According to the official Israeli position, house demolitions are not a punitive measure, but rather a form of deterrence; in cases relating to demolitions in the occupied territories, the State has argued that the measure may be justified on military grounds. However, these arguments appear to be based on a strained interpretation of international humanitarian law. Collective punishments are designed to deter and, therefore, the fact that the aim of the State is deterrence does not negate the fact that the sanction constitutes collective punishment. Moreover, Article 53 of the Fourth Geneva Convention seems to have been designed to regulate operational demolitions and not punitive ones.

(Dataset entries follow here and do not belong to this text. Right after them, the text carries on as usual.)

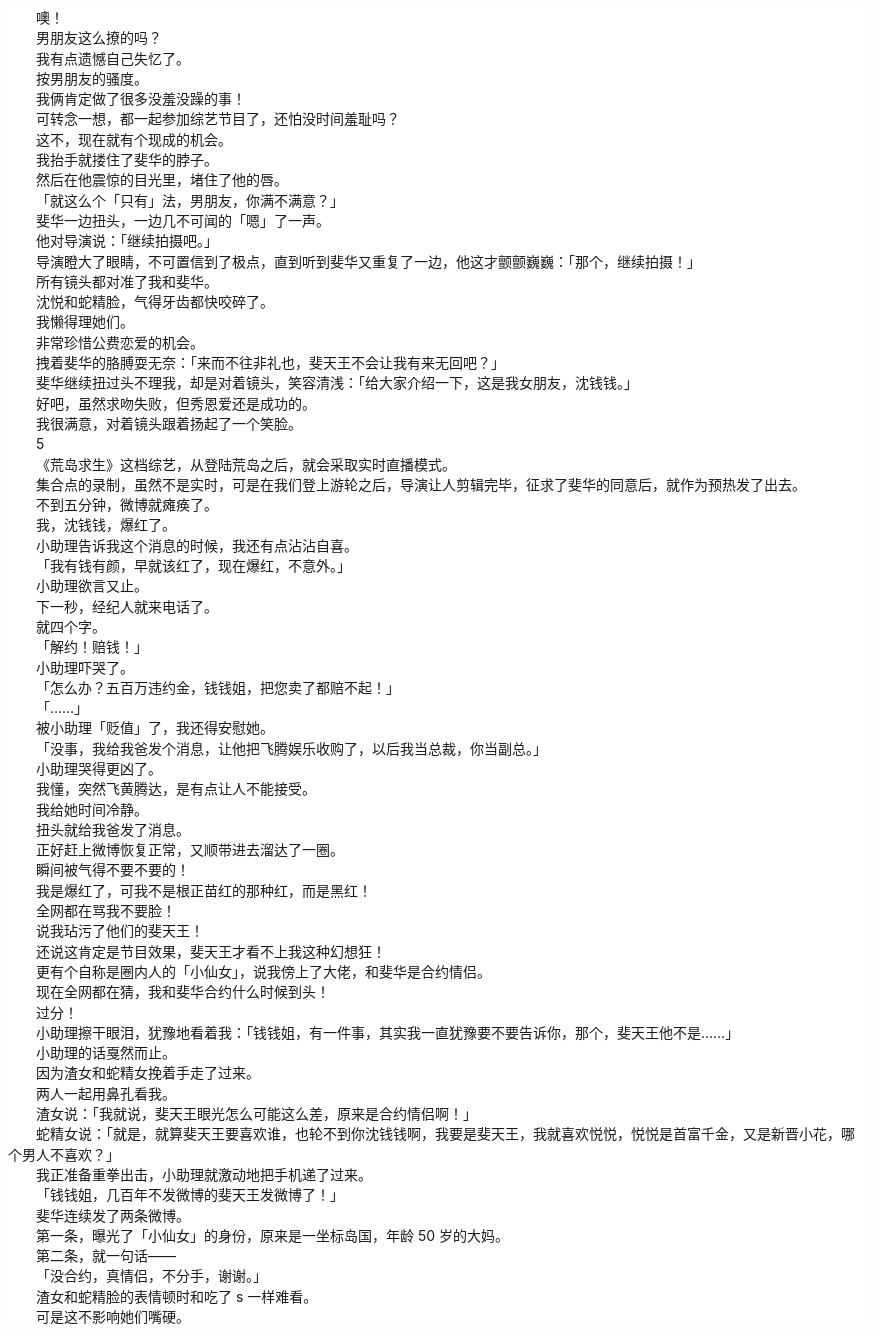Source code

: &emsp;&emsp;噢！  
&emsp;&emsp;男朋友这么撩的吗？  
&emsp;&emsp;我有点遗憾自己失忆了。  
&emsp;&emsp;按男朋友的骚度。  
&emsp;&emsp;我俩肯定做了很多没羞没躁的事！  
&emsp;&emsp;可转念一想，都一起参加综艺节目了，还怕没时间羞耻吗？  
&emsp;&emsp;这不，现在就有个现成的机会。  
&emsp;&emsp;我抬手就搂住了斐华的脖子。  
&emsp;&emsp;然后在他震惊的目光里，堵住了他的唇。  
&emsp;&emsp;「就这么个「只有」法，男朋友，你满不满意？」  
&emsp;&emsp;斐华一边扭头，一边几不可闻的「嗯」了一声。  
&emsp;&emsp;他对导演说：「继续拍摄吧。」  
&emsp;&emsp;导演瞪大了眼睛，不可置信到了极点，直到听到斐华又重复了一边，他这才颤颤巍巍：「那个，继续拍摄！」  
&emsp;&emsp;所有镜头都对准了我和斐华。  
&emsp;&emsp;沈悦和蛇精脸，气得牙齿都快咬碎了。  
&emsp;&emsp;我懒得理她们。  
&emsp;&emsp;非常珍惜公费恋爱的机会。  
&emsp;&emsp;拽着斐华的胳膊耍无奈：「来而不往非礼也，斐天王不会让我有来无回吧？」  
&emsp;&emsp;斐华继续扭过头不理我，却是对着镜头，笑容清浅：「给大家介绍一下，这是我女朋友，沈钱钱。」  
&emsp;&emsp;好吧，虽然求吻失败，但秀恩爱还是成功的。  
&emsp;&emsp;我很满意，对着镜头跟着扬起了一个笑脸。  
&emsp;&emsp;5  
&emsp;&emsp;《荒岛求生》这档综艺，从登陆荒岛之后，就会采取实时直播模式。  
&emsp;&emsp;集合点的录制，虽然不是实时，可是在我们登上游轮之后，导演让人剪辑完毕，征求了斐华的同意后，就作为预热发了出去。  
&emsp;&emsp;不到五分钟，微博就瘫痪了。  
&emsp;&emsp;我，沈钱钱，爆红了。  
&emsp;&emsp;小助理告诉我这个消息的时候，我还有点沾沾自喜。  
&emsp;&emsp;「我有钱有颜，早就该红了，现在爆红，不意外。」  
&emsp;&emsp;小助理欲言又止。  
&emsp;&emsp;下一秒，经纪人就来电话了。  
&emsp;&emsp;就四个字。  
&emsp;&emsp;「解约！赔钱！」  
&emsp;&emsp;小助理吓哭了。  
&emsp;&emsp;「怎么办？五百万违约金，钱钱姐，把您卖了都赔不起！」  
&emsp;&emsp;「……」  
&emsp;&emsp;被小助理「贬值」了，我还得安慰她。  
&emsp;&emsp;「没事，我给我爸发个消息，让他把飞腾娱乐收购了，以后我当总裁，你当副总。」  
&emsp;&emsp;小助理哭得更凶了。  
&emsp;&emsp;我懂，突然飞黄腾达，是有点让人不能接受。  
&emsp;&emsp;我给她时间冷静。  
&emsp;&emsp;扭头就给我爸发了消息。  
&emsp;&emsp;正好赶上微博恢复正常，又顺带进去溜达了一圈。  
&emsp;&emsp;瞬间被气得不要不要的！  
&emsp;&emsp;我是爆红了，可我不是根正苗红的那种红，而是黑红！  
&emsp;&emsp;全网都在骂我不要脸！  
&emsp;&emsp;说我玷污了他们的斐天王！  
&emsp;&emsp;还说这肯定是节目效果，斐天王才看不上我这种幻想狂！  
&emsp;&emsp;更有个自称是圈内人的「小仙女」，说我傍上了大佬，和斐华是合约情侣。  
&emsp;&emsp;现在全网都在猜，我和斐华合约什么时候到头！  
&emsp;&emsp;过分！  
&emsp;&emsp;小助理擦干眼泪，犹豫地看着我：「钱钱姐，有一件事，其实我一直犹豫要不要告诉你，那个，斐天王他不是……」  
&emsp;&emsp;小助理的话戛然而止。  
&emsp;&emsp;因为渣女和蛇精女挽着手走了过来。  
&emsp;&emsp;两人一起用鼻孔看我。  
&emsp;&emsp;渣女说：「我就说，斐天王眼光怎么可能这么差，原来是合约情侣啊！」  
&emsp;&emsp;蛇精女说：「就是，就算斐天王要喜欢谁，也轮不到你沈钱钱啊，我要是斐天王，我就喜欢悦悦，悦悦是首富千金，又是新晋小花，哪个男人不喜欢？」  
&emsp;&emsp;我正准备重拳出击，小助理就激动地把手机递了过来。  
&emsp;&emsp;「钱钱姐，几百年不发微博的斐天王发微博了！」  
&emsp;&emsp;斐华连续发了两条微博。  
&emsp;&emsp;第一条，曝光了「小仙女」的身份，原来是一坐标岛国，年龄 50 岁的大妈。  
&emsp;&emsp;第二条，就一句话——  
&emsp;&emsp;「没合约，真情侣，不分手，谢谢。」  
&emsp;&emsp;渣女和蛇精脸的表情顿时和吃了 s 一样难看。  
&emsp;&emsp;可是这不影响她们嘴硬。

This is the second time that the house demolition method has been applied since the State announced the renewal of its controversial house demolition policy in 2008. In a previous case, HCJ 9353/08 Abu-Dahim v. Aluf Pikud HaOref, [3] the HCJ approved the State's application of this method in "extreme cases". The recent decisions raise concerns that the State is now inclined to presume that terrorist cases are extreme in nature in order to justify taking these extreme measures.
* The views expressed in this article are not necessarily those of the Israel Democracy Institute.